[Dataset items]

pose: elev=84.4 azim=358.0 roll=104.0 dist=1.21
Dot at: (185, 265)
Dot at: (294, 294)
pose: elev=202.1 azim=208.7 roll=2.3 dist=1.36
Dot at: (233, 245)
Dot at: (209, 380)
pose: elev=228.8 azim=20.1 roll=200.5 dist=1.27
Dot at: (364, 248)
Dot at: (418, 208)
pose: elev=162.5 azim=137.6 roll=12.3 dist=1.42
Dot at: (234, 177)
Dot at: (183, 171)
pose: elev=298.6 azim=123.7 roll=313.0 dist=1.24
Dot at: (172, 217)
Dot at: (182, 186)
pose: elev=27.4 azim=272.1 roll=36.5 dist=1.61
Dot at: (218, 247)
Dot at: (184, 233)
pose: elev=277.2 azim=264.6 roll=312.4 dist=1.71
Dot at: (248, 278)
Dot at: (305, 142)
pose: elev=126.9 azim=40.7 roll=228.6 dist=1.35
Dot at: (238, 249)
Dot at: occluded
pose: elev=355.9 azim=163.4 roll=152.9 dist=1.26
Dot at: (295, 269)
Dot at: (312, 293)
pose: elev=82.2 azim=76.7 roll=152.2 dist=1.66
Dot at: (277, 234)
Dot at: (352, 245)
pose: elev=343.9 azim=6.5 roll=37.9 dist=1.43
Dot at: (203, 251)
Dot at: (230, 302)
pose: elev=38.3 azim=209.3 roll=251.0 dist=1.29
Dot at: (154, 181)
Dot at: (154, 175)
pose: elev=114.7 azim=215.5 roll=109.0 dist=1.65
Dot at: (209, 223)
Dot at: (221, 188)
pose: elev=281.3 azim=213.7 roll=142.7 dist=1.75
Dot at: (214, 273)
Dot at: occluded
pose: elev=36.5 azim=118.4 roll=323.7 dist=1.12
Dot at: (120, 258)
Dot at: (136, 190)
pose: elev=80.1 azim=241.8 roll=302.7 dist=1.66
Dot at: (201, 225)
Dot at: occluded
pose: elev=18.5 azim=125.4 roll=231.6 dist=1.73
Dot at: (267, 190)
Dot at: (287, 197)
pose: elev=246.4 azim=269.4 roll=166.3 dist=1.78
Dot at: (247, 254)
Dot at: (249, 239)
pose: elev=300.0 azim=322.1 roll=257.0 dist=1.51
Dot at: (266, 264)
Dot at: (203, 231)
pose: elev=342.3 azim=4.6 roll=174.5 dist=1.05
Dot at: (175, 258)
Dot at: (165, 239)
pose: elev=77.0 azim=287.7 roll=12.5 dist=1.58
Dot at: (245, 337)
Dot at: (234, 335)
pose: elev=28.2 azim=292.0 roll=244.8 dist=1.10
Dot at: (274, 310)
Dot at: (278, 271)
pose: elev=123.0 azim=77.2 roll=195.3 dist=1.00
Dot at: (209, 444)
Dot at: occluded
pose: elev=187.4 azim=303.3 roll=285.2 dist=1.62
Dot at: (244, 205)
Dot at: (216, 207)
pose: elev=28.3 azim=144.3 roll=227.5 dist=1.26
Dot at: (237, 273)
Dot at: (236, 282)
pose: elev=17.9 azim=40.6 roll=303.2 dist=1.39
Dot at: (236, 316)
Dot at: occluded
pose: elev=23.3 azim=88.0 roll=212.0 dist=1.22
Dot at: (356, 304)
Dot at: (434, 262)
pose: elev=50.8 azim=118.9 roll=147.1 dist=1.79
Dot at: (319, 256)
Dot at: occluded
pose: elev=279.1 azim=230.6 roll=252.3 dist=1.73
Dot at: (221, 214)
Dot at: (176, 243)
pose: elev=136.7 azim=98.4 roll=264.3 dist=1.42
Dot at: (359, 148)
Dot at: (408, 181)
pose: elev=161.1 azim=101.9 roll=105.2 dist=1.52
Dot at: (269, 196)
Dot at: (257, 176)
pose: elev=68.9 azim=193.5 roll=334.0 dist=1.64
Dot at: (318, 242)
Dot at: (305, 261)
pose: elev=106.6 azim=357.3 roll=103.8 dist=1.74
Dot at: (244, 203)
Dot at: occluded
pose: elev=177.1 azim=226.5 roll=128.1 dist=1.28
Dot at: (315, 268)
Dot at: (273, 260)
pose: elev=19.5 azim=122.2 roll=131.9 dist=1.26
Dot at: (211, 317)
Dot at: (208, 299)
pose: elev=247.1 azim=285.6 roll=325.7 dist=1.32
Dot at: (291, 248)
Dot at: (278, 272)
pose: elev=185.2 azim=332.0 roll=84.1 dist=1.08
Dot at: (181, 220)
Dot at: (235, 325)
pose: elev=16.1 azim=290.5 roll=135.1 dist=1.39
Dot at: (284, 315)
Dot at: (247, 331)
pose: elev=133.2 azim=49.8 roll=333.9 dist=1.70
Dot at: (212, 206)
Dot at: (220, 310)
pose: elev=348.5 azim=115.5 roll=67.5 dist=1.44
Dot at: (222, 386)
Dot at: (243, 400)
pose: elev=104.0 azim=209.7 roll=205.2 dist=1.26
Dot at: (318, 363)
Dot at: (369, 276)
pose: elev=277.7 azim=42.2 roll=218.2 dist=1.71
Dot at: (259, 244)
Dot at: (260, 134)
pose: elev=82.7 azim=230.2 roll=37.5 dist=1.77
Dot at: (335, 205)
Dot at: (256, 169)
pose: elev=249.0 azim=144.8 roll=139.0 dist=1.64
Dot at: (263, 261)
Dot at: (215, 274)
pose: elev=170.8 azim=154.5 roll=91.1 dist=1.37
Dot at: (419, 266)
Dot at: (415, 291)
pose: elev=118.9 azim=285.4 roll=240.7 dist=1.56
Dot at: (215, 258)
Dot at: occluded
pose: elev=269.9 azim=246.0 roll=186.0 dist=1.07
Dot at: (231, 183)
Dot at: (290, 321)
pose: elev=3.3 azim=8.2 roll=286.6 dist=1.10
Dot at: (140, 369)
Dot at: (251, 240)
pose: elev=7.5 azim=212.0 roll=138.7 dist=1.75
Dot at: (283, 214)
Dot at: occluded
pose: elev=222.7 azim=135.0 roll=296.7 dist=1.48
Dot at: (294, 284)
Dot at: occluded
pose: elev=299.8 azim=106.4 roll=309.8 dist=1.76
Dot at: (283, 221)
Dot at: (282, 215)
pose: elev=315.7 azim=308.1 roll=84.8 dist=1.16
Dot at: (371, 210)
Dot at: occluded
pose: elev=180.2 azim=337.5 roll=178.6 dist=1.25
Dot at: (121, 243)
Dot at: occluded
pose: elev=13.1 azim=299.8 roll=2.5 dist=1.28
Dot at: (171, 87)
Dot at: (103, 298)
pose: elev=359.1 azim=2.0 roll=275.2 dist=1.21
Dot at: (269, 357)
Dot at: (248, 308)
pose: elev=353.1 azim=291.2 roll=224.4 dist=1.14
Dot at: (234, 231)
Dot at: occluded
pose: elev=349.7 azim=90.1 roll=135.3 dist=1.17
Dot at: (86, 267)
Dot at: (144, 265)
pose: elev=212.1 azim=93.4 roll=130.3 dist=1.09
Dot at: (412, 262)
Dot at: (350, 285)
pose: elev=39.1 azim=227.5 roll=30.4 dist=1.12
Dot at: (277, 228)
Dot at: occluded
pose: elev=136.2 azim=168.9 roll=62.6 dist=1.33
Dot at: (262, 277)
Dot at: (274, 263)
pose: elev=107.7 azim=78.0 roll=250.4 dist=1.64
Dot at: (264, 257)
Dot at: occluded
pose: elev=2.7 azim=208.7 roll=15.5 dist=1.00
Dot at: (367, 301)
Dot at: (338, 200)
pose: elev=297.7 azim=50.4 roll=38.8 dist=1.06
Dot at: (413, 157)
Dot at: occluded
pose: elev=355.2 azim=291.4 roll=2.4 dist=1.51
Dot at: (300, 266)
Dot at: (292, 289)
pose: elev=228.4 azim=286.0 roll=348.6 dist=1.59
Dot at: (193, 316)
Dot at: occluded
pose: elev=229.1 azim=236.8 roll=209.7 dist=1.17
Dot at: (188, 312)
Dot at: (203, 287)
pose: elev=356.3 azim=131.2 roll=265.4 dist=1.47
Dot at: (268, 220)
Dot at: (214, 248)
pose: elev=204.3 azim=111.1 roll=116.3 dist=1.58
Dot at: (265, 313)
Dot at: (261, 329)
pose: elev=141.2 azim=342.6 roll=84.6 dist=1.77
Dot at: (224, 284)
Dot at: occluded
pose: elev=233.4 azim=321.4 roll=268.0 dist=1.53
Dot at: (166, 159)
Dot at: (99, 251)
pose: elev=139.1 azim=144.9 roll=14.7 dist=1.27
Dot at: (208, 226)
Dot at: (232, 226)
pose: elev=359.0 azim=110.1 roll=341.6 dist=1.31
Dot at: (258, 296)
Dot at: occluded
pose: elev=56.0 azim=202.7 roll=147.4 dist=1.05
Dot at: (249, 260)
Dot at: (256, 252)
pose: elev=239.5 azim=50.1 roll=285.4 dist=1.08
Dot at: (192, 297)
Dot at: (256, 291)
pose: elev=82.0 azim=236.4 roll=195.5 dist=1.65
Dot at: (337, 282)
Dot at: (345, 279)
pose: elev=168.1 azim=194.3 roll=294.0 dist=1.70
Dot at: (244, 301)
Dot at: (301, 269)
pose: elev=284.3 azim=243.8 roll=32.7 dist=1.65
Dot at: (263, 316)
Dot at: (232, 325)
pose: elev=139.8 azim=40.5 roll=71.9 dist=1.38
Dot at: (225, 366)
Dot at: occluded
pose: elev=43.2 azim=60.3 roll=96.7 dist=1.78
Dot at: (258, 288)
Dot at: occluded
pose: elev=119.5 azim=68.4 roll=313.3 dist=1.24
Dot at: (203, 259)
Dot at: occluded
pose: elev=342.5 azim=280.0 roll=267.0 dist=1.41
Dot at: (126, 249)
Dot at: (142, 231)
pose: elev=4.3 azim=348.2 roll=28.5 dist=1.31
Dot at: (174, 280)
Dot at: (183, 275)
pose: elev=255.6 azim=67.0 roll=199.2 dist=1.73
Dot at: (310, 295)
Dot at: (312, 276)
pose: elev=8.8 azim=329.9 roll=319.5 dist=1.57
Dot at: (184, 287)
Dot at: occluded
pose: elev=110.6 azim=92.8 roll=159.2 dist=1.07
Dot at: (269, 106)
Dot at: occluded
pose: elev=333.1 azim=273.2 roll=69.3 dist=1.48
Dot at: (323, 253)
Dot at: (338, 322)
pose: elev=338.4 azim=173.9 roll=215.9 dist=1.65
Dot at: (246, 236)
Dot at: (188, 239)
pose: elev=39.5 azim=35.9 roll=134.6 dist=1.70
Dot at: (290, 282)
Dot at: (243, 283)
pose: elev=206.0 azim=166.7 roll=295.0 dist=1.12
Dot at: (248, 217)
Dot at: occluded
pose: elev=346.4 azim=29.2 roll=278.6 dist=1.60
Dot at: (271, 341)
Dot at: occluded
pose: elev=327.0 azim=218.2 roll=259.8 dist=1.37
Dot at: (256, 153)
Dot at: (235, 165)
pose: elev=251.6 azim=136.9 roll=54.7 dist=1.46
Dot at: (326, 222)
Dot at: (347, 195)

▶ [Request]:
Copy out the lines of the records above, from the line with "pose: elev=39.1 azim=227.5" up to and including the line with "Dot at: (203, 287)".

▶ [Result for this task]:
pose: elev=39.1 azim=227.5 roll=30.4 dist=1.12
Dot at: (277, 228)
Dot at: occluded
pose: elev=136.2 azim=168.9 roll=62.6 dist=1.33
Dot at: (262, 277)
Dot at: (274, 263)
pose: elev=107.7 azim=78.0 roll=250.4 dist=1.64
Dot at: (264, 257)
Dot at: occluded
pose: elev=2.7 azim=208.7 roll=15.5 dist=1.00
Dot at: (367, 301)
Dot at: (338, 200)
pose: elev=297.7 azim=50.4 roll=38.8 dist=1.06
Dot at: (413, 157)
Dot at: occluded
pose: elev=355.2 azim=291.4 roll=2.4 dist=1.51
Dot at: (300, 266)
Dot at: (292, 289)
pose: elev=228.4 azim=286.0 roll=348.6 dist=1.59
Dot at: (193, 316)
Dot at: occluded
pose: elev=229.1 azim=236.8 roll=209.7 dist=1.17
Dot at: (188, 312)
Dot at: (203, 287)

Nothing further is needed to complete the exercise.